Tonight the world will be looking at me (and that, you know, is because of you, Mimmy). Meanwhile I’m looking at the candle, and all around me is darkness. I’m looking in the dark.

Can that outside world see the darkness I see? Just as I can’t see myself on TV tonight, so the rest of the world probably can’t see the darkness I’m looking at. We’re at two ends of the world. Our lives are so different. Theirs is a bright light. Ours is darkness.
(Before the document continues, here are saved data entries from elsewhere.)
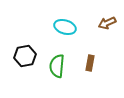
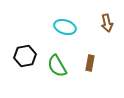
brown arrow: rotated 78 degrees counterclockwise
green semicircle: rotated 35 degrees counterclockwise
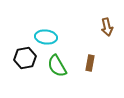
brown arrow: moved 4 px down
cyan ellipse: moved 19 px left, 10 px down; rotated 10 degrees counterclockwise
black hexagon: moved 2 px down
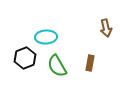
brown arrow: moved 1 px left, 1 px down
cyan ellipse: rotated 10 degrees counterclockwise
black hexagon: rotated 10 degrees counterclockwise
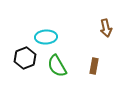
brown rectangle: moved 4 px right, 3 px down
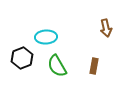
black hexagon: moved 3 px left
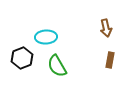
brown rectangle: moved 16 px right, 6 px up
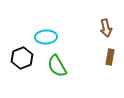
brown rectangle: moved 3 px up
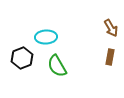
brown arrow: moved 5 px right; rotated 18 degrees counterclockwise
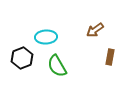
brown arrow: moved 16 px left, 2 px down; rotated 84 degrees clockwise
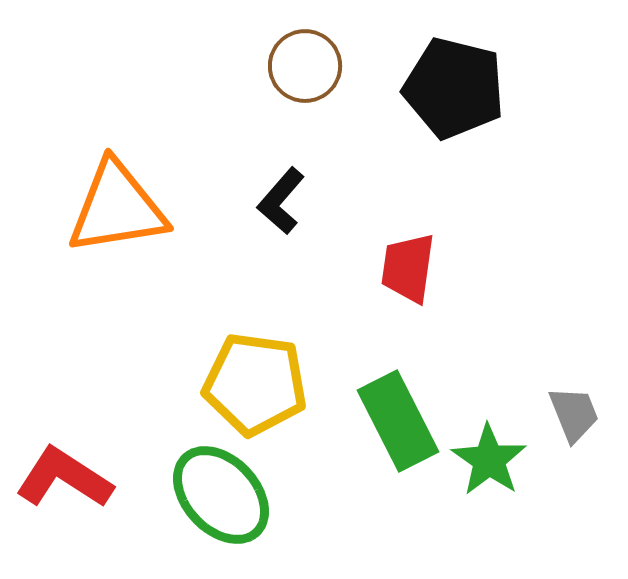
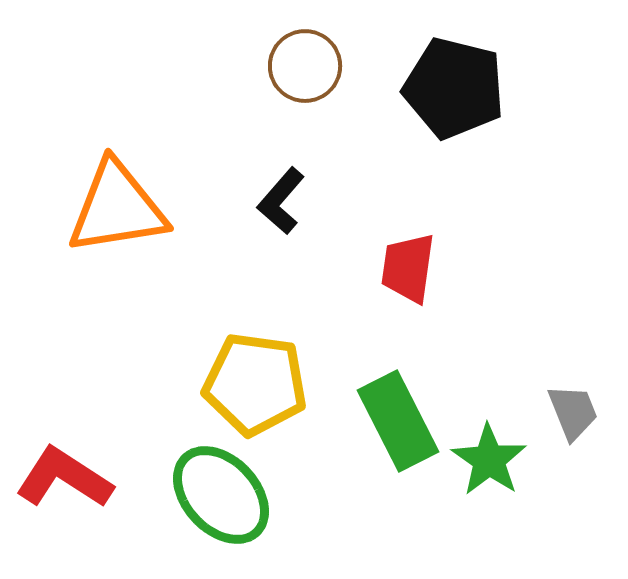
gray trapezoid: moved 1 px left, 2 px up
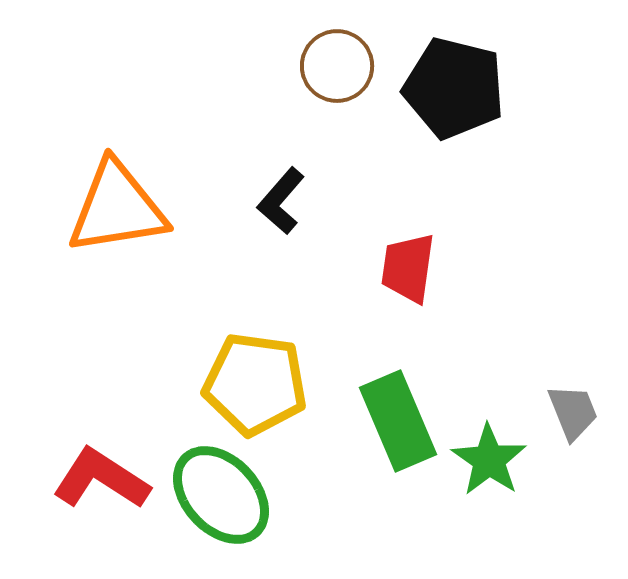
brown circle: moved 32 px right
green rectangle: rotated 4 degrees clockwise
red L-shape: moved 37 px right, 1 px down
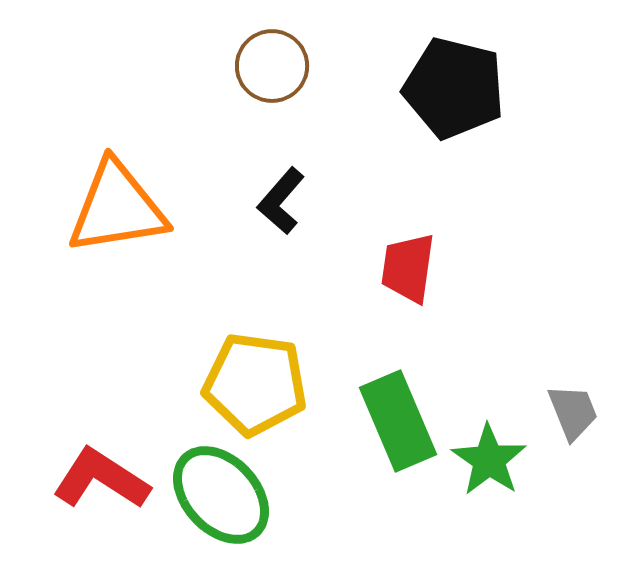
brown circle: moved 65 px left
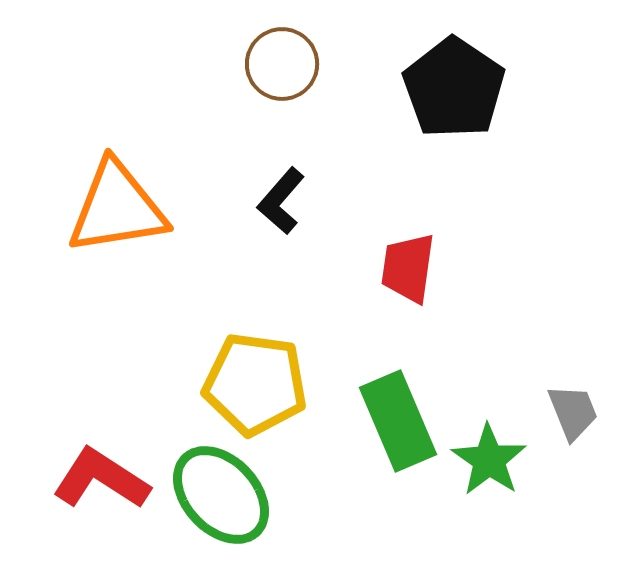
brown circle: moved 10 px right, 2 px up
black pentagon: rotated 20 degrees clockwise
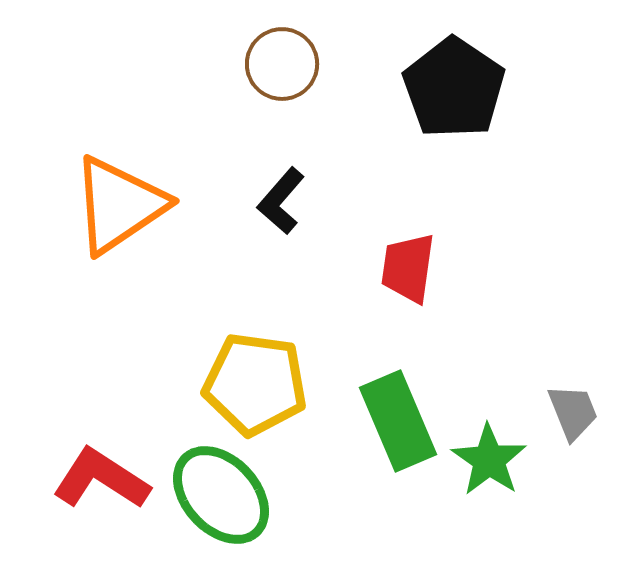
orange triangle: moved 2 px right, 3 px up; rotated 25 degrees counterclockwise
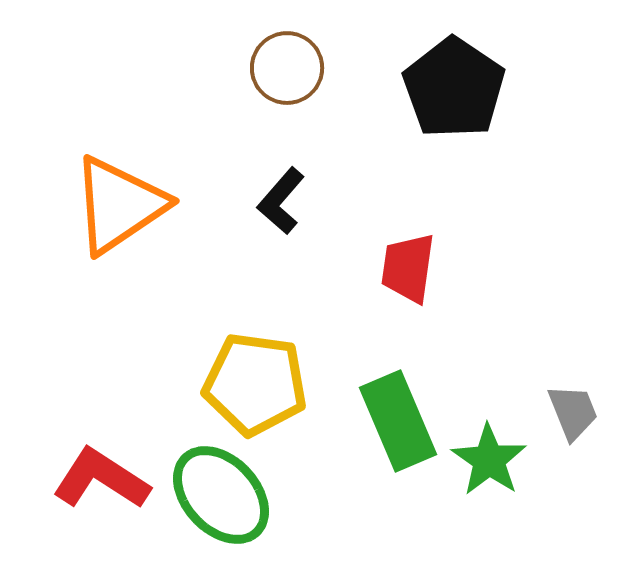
brown circle: moved 5 px right, 4 px down
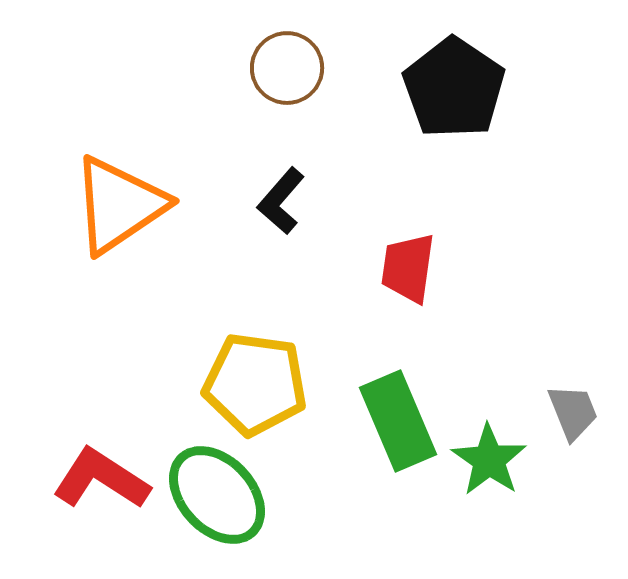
green ellipse: moved 4 px left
The bright lights of television purport to illuminate that darkness, and the illusions of sentimental empathy make many of us suppose we have crossed the vast distance which separates us from the besieged. But, as Zlata seems to realize, it is the darkness and the distance that endure. The siege may indeed be lifted. Zlata may indeed return, if this is the right word, to her city. But a betrayal did occur. A cause was deserted. A city was abandoned in its hour of need. In the West, these things may well be forgotten, as we persuade ourselves that things are getting back to “normal.” But they will not be forgotten in Sarajevo.